Is this true:
$$ P({+}c\mid {+}s) = P({+}c\mid{+}s,{+}r) P({+}r) + P({+}c\mid{+}s,{-}r)P({-}r) $$
, where ${+}x$ means $x = $true and $-x$ means $x= $false ($s,c,r$ are all boolean variables) and the commas$(,)$ mean "AND". To me, it looks like the Law of total probability: $p(a) = p(a\mid x)\cdot p(x) + p(a\mid \lnot x)\cdot p(\lnot x)$, with $a$ somehow replaced (???) by ${+}c\mid{+}s$ and $x$ by ${+}r$
Idiosyncratic notation aside, and assuming that $S$ and $R$ are independent, then this is indeed the Law of Total Probability for a conditional probability expression.
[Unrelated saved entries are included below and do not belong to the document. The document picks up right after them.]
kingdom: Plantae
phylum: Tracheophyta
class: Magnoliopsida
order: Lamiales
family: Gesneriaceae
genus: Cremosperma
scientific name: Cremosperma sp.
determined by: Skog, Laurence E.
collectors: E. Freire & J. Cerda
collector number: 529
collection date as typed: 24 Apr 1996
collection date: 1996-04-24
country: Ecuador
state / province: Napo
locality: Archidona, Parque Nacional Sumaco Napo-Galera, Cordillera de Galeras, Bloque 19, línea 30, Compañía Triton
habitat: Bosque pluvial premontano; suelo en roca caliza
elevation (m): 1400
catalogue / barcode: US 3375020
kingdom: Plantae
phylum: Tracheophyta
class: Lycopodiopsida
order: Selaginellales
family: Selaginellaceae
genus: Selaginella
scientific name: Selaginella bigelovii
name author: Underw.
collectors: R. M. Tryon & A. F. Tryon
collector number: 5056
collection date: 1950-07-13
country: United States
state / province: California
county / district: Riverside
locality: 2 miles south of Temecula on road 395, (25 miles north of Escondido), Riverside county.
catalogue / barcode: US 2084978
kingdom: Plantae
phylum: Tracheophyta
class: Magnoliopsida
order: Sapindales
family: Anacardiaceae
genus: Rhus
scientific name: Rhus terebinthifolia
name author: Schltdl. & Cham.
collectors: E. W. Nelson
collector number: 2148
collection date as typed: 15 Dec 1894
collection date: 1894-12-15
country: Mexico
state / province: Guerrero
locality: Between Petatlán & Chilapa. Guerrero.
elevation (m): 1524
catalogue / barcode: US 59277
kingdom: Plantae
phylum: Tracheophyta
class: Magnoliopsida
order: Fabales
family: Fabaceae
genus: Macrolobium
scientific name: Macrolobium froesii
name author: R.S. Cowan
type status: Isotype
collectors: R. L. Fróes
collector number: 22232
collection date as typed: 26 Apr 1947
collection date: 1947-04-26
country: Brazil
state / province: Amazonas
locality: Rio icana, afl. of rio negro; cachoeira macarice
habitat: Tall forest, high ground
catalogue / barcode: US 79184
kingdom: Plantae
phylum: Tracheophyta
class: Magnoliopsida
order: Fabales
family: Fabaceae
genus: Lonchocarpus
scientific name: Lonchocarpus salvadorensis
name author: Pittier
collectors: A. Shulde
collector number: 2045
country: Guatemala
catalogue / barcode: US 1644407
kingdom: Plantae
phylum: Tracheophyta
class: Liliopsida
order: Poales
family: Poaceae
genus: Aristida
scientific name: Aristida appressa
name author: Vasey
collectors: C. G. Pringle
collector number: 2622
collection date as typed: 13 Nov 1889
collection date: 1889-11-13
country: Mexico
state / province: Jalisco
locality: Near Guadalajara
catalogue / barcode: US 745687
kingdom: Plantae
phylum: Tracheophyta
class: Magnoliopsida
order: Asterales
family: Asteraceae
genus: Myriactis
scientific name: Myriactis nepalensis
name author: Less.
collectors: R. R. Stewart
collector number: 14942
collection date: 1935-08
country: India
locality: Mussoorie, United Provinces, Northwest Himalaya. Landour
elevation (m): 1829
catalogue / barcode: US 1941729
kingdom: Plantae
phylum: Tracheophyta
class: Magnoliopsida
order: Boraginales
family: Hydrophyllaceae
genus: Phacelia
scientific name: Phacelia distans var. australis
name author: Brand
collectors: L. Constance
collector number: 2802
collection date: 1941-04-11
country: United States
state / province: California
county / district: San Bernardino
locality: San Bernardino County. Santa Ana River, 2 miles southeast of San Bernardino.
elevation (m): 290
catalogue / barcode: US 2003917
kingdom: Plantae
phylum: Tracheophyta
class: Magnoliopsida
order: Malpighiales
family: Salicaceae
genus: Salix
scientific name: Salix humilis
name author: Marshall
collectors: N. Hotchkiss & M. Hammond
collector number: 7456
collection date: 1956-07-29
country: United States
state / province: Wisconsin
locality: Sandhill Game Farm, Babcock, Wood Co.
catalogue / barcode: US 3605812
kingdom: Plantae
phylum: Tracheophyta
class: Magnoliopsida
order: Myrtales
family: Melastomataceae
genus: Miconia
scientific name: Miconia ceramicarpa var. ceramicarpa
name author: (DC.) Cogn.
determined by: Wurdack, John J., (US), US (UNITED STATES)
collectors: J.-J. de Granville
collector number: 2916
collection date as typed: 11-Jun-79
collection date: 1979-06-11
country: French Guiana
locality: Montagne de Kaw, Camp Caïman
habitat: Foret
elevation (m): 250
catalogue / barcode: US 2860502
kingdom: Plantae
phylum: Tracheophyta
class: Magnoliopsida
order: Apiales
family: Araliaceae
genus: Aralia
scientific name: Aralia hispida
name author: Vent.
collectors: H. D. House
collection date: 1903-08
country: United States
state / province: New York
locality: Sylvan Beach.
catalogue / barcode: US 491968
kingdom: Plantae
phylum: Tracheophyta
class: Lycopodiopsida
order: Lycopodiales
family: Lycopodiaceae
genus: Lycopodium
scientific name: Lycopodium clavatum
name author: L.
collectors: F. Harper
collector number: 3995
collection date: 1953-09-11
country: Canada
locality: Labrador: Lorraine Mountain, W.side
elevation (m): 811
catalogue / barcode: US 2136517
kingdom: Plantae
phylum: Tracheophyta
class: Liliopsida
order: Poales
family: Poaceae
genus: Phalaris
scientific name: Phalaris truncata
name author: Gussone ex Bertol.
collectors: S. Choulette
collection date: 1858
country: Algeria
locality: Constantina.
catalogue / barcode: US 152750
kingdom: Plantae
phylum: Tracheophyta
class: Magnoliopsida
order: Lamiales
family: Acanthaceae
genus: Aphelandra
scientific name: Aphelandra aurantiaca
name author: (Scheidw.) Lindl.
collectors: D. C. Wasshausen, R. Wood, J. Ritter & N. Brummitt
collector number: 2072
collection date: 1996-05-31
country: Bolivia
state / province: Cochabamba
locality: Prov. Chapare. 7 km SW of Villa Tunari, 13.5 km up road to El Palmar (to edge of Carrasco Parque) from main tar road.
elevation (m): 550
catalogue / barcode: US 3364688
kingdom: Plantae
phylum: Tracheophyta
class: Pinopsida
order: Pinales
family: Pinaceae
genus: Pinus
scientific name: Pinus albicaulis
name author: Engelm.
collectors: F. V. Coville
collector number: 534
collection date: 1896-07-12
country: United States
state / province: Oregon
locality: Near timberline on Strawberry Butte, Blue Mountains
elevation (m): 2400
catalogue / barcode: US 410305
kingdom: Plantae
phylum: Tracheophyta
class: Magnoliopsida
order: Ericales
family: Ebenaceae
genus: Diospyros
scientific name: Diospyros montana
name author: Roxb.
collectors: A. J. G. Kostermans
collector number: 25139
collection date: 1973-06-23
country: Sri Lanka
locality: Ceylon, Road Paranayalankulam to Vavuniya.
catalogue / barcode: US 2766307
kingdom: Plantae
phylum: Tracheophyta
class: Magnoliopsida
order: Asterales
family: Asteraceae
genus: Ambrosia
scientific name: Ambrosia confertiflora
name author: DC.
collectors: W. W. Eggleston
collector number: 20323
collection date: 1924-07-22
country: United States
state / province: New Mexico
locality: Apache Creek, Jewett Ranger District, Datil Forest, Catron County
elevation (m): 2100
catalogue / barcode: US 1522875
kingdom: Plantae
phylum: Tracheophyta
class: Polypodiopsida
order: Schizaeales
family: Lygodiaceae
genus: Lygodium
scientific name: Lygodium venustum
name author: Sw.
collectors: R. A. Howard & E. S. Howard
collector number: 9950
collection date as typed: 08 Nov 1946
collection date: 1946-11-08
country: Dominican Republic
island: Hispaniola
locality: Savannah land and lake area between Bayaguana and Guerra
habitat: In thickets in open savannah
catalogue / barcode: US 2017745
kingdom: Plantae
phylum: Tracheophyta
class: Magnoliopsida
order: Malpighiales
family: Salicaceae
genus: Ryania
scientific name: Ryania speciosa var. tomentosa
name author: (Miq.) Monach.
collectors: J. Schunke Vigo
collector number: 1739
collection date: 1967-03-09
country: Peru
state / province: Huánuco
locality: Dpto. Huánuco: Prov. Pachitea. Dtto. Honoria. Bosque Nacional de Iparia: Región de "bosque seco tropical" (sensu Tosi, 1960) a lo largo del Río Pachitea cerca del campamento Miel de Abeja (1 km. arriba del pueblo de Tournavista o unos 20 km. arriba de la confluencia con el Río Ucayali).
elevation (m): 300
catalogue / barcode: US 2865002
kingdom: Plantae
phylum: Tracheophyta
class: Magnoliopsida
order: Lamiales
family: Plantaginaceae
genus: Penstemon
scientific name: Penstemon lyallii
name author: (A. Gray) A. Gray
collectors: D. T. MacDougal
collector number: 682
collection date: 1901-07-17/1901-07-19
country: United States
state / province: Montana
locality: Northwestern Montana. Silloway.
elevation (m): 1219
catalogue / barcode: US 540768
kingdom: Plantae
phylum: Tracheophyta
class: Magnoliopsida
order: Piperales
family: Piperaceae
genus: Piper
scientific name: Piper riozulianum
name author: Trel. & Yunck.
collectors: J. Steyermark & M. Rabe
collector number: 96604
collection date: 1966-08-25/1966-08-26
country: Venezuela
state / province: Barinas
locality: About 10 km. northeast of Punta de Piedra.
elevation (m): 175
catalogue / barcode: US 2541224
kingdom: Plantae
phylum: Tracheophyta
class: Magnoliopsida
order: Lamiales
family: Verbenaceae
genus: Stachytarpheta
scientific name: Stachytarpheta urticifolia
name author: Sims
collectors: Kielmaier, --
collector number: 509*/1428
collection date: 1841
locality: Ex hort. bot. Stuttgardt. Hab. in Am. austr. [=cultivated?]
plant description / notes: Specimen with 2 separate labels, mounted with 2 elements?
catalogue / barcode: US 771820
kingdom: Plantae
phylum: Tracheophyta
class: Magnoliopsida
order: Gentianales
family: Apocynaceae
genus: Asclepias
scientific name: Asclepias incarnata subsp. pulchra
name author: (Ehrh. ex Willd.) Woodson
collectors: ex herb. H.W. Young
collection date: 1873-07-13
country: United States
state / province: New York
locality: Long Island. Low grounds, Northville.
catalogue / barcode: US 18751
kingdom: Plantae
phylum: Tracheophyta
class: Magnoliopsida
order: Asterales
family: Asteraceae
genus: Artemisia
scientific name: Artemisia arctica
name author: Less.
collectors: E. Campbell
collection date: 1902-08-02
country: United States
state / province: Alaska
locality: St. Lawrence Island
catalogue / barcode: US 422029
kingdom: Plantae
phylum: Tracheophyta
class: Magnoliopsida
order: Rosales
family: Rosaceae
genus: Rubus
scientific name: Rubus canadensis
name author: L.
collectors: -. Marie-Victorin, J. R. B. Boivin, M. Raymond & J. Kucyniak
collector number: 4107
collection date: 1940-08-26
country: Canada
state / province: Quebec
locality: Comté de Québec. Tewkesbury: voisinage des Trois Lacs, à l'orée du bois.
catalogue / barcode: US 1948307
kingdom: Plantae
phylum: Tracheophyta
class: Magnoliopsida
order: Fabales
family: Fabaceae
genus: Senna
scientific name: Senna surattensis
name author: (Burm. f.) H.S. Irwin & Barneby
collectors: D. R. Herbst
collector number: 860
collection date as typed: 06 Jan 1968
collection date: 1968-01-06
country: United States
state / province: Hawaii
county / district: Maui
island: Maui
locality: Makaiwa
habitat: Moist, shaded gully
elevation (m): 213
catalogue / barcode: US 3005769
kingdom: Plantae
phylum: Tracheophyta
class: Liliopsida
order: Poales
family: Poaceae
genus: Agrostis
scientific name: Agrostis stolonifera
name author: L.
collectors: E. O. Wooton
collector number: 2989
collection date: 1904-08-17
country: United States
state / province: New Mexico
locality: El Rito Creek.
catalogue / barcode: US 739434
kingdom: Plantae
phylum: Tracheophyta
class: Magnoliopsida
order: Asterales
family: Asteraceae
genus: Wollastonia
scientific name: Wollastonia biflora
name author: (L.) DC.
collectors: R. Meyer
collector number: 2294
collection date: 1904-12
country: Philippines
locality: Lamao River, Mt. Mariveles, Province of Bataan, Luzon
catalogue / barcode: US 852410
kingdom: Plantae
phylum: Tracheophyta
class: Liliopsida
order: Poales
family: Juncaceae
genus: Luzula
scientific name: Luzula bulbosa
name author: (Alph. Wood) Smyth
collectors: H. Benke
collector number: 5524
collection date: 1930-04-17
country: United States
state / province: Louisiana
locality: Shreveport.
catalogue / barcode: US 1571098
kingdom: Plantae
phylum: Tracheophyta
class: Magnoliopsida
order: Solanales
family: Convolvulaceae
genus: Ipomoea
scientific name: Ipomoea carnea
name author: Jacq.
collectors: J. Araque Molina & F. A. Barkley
$$\def\P{\operatorname{\sf P}}\begin{align} \P(C\mid S) ~&=~ \dfrac{\P(C,S)}{\P(S)}&&\text{conditional probability}\\[1ex]&=~\dfrac{\mathsf P(C,S,R)+\P(C,S,R^\complement)}{\P(S)} && \text{Law of Total Probability}\\[1ex]&=~\dfrac{\mathsf P(C\mid S,R)\P(S,R)+\P(C\mid S,R^\complement)\P(S,R^\complement)}{\P(S)} &&\text{conditional probability} \\[1ex]&=~ \P(C\mid S, R) \P(R\mid S) + \P(C\mid S,R^\complement)\P(R^\complement\mid S) &&\text{conditional probability}\\[1ex] &=~ \P(C\mid S, R) \P(R) + \P(C\mid S,R^\complement)\P(R^\complement) &~\star~& \text{independence assumed}\\[3ex] \P({+}c\mid{+}s)~&=~\P({+}c\mid {+}s,{+}r)\P({+}r)+\P(+c\mid {+}s,{-}r)\P({-}r) && \text{notational equivalence}\end{align} $$